Uma das perfurações da empresa Israel National Oil, em Arad, na região do Mar Morto.
|
A IEI começou em 2009 a fazer perfurações numa área de 238 km² que obteve em licenciamento e, por enquanto, os resultados que obteve batem com "as mais altas expectativas" da empresa. As avaliações reforçam projeções de geólogos da IEI de que os depósitos de xisto betuminoso de Israel podem colocar o país numa posição proeminente entre os grandes produtores de petróleo do mundo.
"Numa estimativa conservadora, cerca de 250 bilhões de barris de petróleo estão contidos no xisto israelense - provavelmente o segundo ou terceiro maior depósito de todo o mundo", afirma o físico Harold Vinegar, cientista-chefe da IEI. "A Arábia Saudita (maior produtora global de petróleo) possui reservas de 260 bilhões de barris. Poucas pessoas perceberam que a indústria petrolífera aqui tem um tremendo potencial."
Vinegar merece ser levado a sério. Ex-funcionário da gigante anglo-holandesa Shell, onde trabalhou por 30 anos e foi cientista-chefe, participou ativamente da pesquisa da empresa com xisto betuminoso no supercampo da Bacia de Piceance, no Colorado (Estados Unidos). Ali se estima haver cerca de 800 bilhões de barris de petróleo recuperável, a uma profundidade média de 300 metros. A Shell ainda não extraiu petróleo do xisto do Colorado em bases comerciais, sobretudo por um problema ambiental - o principal aquífero da região de Piceance passa através do depósito de xisto. Mas foi ali que Vinegar desenvolveu uma técnica para baratear o custo da operação que está prestes a ser posta em prática (ver quadro a seguir).
Como tirar óleo de pedra
Extrair petróleo de xisto betuminoso é uma atividade cara e poluente. O método tradicional é o da mineração a céu aberto, cuja viabilidade econômica aumenta se a rocha estiver próxima da superfície. O xisto retirado é então aquecido entre 450°C e 500°C, para que o querogênio nele contido se converta em petróleo leve, de boa qualidade. O custo final do barril obtido por esse processo varia entre US$ 70 e US$ 100 - muito alto, numa época em que o preço do barril em Nova York ronda US$ 85.
Harold Vinegar afirma ter uma alternativa mais vantajosa, que desenvolveu para a Shell dos Estados Unidos. Ela envolve aquecedores horizontais que, colocados nos veios, trabalham a altas temperaturas, sem variações, durante meses.

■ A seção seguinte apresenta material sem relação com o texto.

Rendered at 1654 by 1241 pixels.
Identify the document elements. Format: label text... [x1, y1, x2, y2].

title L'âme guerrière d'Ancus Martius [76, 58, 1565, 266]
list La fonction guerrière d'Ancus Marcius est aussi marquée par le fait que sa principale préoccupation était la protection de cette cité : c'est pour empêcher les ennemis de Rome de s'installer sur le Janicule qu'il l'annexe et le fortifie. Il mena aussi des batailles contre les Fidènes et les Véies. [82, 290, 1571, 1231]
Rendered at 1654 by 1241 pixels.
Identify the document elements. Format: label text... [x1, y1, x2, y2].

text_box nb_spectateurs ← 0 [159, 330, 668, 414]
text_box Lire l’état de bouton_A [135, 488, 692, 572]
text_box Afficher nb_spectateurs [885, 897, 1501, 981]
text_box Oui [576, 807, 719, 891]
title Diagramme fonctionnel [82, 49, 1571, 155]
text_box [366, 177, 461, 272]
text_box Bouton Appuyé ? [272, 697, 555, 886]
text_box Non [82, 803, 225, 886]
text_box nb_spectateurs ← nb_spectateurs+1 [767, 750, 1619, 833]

Com o calor liberado, as rochas circundantes levam três anos para transformar querogênio em petróleo, que pode ser bombeado para a superfície.
No projeto da IEI, os aquecedores seriam inicialmente alimentados por eletricidade obtida a partir do gás, abundante e barato nessas áreas, além de emitir quantidades relativamente baixas de gás carbônico. Depois, os aparelhos seriam substituídos por barras de sal fundido, igualmente caloríficas, uma tecnologia mais eficiente já empregada no subsolo de fábricas de produtos químicos e usinas de energia solar. Vinegar calcula que o barril de petróleo extraído dessa forma poderia custar até US$ 35.